This Week In The Business: Give In To Your Hate

This Week In The Business: Give In To Your Hate

“We’ve seen this in the franchise before — the reveal trailer for Black Ops II, which took the franchise into the future for the first time had the most dislikes of any reveal trailer we had ever made at that time and that of course went on to become our most successful game ever.” — Activision Publishing CEO Eric Hirshberg explains why a wave of hostility aimed at Call of Duty: Infinite Warfare‘s reveal trailer is no cause for concern.

Elsewhere in the business of gaming this week…

STAT | Seven per cent — The amount of Activision Blizzard’s non-GAAP net revenue in the first quarter of 2016 that came from retail channels.

STAT | $US100 ($136) million — The projected development cost of Gears of War 4 if Epic Games had continued making the series, according to CEO Tim Sweeney. The original game cost $US12 ($16) million to develop.

QUOTE | “On stage Phil Spencer said that Xbox is an open platform, which surprises me because you have to get your game concept approved before you can start developing it and then you have to get every update approved and Microsoft has absolute control.” — Sweeney again, this time saying that Microsoft is in propaganda mode when it comes to the Universal Windows Platform initiative.

QUOTE | “In the past it was very Microsoft-ish to lock down everything, to make sure they had full control. But Satya Nadella is saying, ‘put all of our apps on all systems.’ I think people should think about that, because if they did [what Sweeney suggests], in my personal opinion it will really backfire big time.” — CD Projekt CEO Marcin Iwinski comes to Microsoft’s defence on the Universal Windows Platform initiative.

QUOTE | “When Wii U was launched, the yen was very strong. I am assuming that situation will not repeat itself. Selling at a loss at launch would not support the business, so we are keeping that mind in developing NX.” — Nintendo president Tatsumi Kimishima, implying the company will at least break even on every NX unit sold.

QUOTE | “One thing that VR people will be able to bank on, if not games, there’s a lot of enterprise applications and engineering and NASA stuff. So I think there will be opportunities. I’m just not sure it’s a consumer opportunity.” — Indie biz marketing contractor Dan Adelman, explaining why he’s bearish on VR as a mass market device.

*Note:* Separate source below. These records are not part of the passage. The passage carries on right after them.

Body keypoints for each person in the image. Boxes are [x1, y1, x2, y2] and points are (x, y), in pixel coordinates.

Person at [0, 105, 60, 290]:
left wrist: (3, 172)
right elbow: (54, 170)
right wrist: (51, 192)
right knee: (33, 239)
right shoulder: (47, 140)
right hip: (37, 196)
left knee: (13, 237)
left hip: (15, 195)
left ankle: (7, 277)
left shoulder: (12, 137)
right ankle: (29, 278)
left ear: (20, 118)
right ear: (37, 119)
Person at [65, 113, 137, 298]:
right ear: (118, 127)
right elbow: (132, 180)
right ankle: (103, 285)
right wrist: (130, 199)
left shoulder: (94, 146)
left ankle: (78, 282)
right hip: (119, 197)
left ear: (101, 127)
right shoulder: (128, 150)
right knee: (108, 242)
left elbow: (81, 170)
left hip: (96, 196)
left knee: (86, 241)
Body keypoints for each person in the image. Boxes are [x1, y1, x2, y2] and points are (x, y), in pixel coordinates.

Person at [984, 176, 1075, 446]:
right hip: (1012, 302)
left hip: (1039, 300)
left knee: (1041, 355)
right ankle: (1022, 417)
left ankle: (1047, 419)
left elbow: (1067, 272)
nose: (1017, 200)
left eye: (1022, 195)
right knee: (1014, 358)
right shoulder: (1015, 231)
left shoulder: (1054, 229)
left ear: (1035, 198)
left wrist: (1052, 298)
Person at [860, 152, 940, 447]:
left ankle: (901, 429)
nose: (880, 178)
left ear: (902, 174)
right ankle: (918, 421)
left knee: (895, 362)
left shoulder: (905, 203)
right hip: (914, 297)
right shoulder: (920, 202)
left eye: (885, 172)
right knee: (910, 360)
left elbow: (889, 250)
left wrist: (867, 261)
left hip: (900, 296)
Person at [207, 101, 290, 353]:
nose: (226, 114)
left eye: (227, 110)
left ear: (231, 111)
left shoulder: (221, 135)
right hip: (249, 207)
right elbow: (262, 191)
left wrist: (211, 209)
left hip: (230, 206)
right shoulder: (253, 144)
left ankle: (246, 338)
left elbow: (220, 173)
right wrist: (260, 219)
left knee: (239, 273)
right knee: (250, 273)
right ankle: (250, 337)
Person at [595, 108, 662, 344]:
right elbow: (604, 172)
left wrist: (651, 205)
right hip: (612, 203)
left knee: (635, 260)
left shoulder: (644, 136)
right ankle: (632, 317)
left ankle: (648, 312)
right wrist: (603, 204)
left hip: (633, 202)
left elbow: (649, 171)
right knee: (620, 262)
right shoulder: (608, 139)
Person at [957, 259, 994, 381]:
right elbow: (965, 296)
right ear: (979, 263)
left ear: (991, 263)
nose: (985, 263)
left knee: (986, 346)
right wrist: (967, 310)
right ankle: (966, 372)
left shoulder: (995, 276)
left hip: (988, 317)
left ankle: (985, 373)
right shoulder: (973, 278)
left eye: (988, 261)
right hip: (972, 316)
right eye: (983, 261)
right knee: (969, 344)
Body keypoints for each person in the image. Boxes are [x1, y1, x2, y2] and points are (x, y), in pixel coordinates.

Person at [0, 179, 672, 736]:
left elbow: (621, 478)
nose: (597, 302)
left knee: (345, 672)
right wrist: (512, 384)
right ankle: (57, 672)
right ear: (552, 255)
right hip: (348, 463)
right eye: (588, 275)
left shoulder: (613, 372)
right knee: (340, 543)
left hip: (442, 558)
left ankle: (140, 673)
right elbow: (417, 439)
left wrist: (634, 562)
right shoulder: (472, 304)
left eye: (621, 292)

QUOTE | “So if the experience is spend a lot of money, look goofy, have 15 cool moments and not have anything after that it’s going to be a cool hot fad and things won’t go anywhere.” — Former chief Xbox officer Robbie Bach predicts that it will be several years before VR gets a foothold with anyone but hardcore gamers.

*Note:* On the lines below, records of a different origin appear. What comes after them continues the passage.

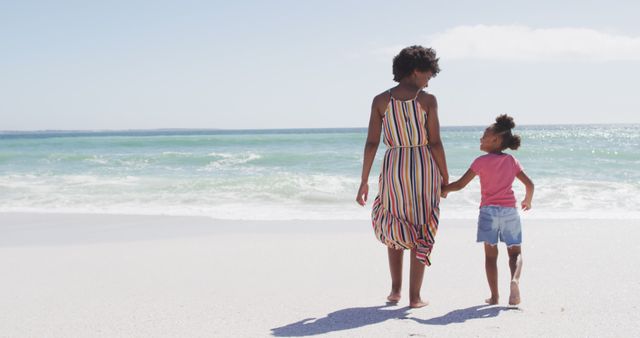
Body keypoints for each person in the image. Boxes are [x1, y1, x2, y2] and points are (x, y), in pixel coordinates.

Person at [356, 46, 449, 308]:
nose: (430, 79)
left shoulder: (380, 101)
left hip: (393, 165)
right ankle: (415, 297)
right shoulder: (427, 100)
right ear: (417, 70)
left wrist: (364, 180)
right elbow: (436, 143)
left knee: (393, 225)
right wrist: (445, 176)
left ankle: (395, 291)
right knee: (421, 227)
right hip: (422, 166)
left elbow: (372, 143)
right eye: (429, 73)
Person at [442, 114, 534, 306]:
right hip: (509, 212)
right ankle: (514, 281)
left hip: (488, 213)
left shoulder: (480, 162)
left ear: (496, 140)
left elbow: (459, 185)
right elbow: (530, 184)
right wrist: (527, 200)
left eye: (484, 135)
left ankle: (494, 296)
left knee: (491, 257)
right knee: (515, 254)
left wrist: (442, 190)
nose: (481, 138)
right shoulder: (511, 161)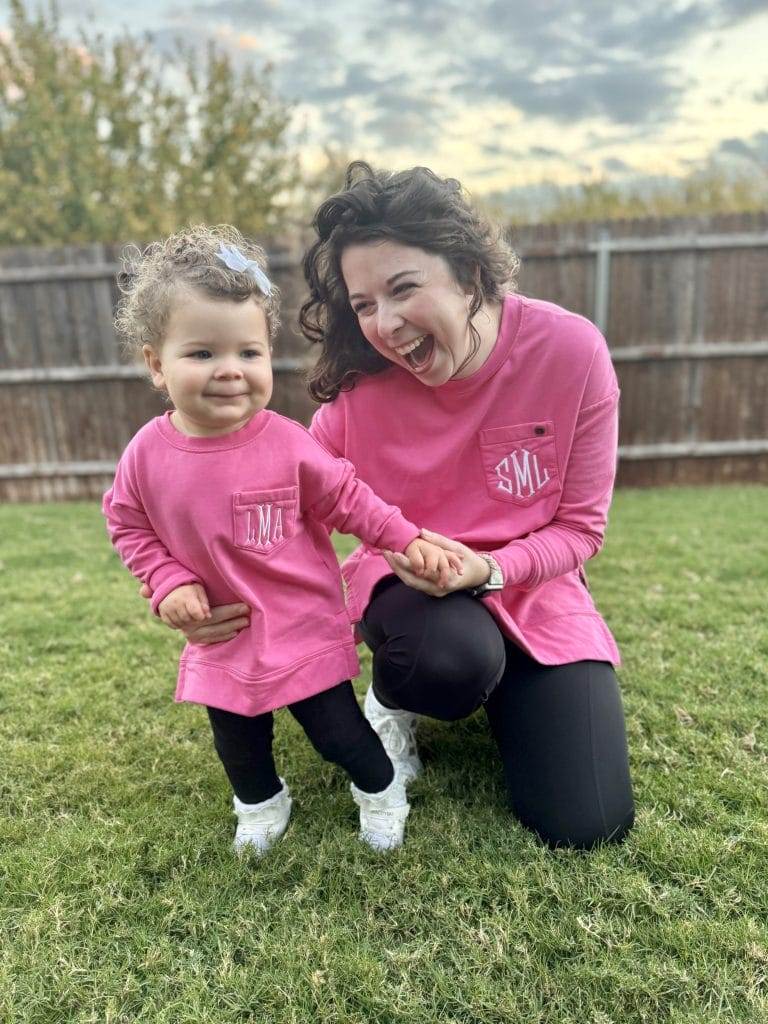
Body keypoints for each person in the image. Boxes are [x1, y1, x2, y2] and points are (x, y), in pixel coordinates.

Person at [165, 164, 636, 850]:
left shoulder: (571, 352)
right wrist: (196, 585)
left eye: (403, 288)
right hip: (409, 591)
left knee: (588, 823)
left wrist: (487, 570)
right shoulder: (359, 390)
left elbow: (580, 530)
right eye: (362, 304)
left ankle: (512, 690)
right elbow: (290, 502)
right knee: (448, 662)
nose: (383, 325)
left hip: (532, 588)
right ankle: (396, 703)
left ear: (470, 275)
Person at [103, 224, 463, 855]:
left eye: (249, 353)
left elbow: (351, 500)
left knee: (337, 733)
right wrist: (167, 583)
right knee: (238, 739)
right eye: (202, 354)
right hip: (224, 630)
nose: (230, 372)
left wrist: (405, 540)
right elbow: (128, 524)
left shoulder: (288, 443)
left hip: (301, 625)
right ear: (157, 365)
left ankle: (381, 790)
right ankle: (262, 803)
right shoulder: (145, 456)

QUOTE | “Venture capital for gaming startups has dried up, leaving a handful of larger operating companies including Glu as increasingly the only capital providers. As a result of this phenomenon, and we’ve been cautious about consummating large M&A opportunities in the short-term, as we believe the prices may come down further.” — Glu CEO Niccolo de Masi explains why his company hasn’t been buying up rivals. He might also not want to bring on additional headcount considering Glu’s recent campaign of cost-cutting layoffs.

QUOTE | “It’s more about operating leverage than it is about layoffs or risks or anything like that. It’s how you run the business and the yields you get from the resources and the talent you have. And I think by any measure, Zynga has not delivered against that in the past.” — Recently appointed Zynga CEO Frank Gibeau throws past Zynga under the bus to convince people present Zynga has a bright future.

QUOTE | “There is a risk that the more core Clash Royale gameplay will provide an exit ramp for Clash of Clans players out of the Supercell ecosystem.” — EEDAR VP of Insights Patrick Walker suggests that Clash Royale‘s initial success could work against Supercell in the long-term.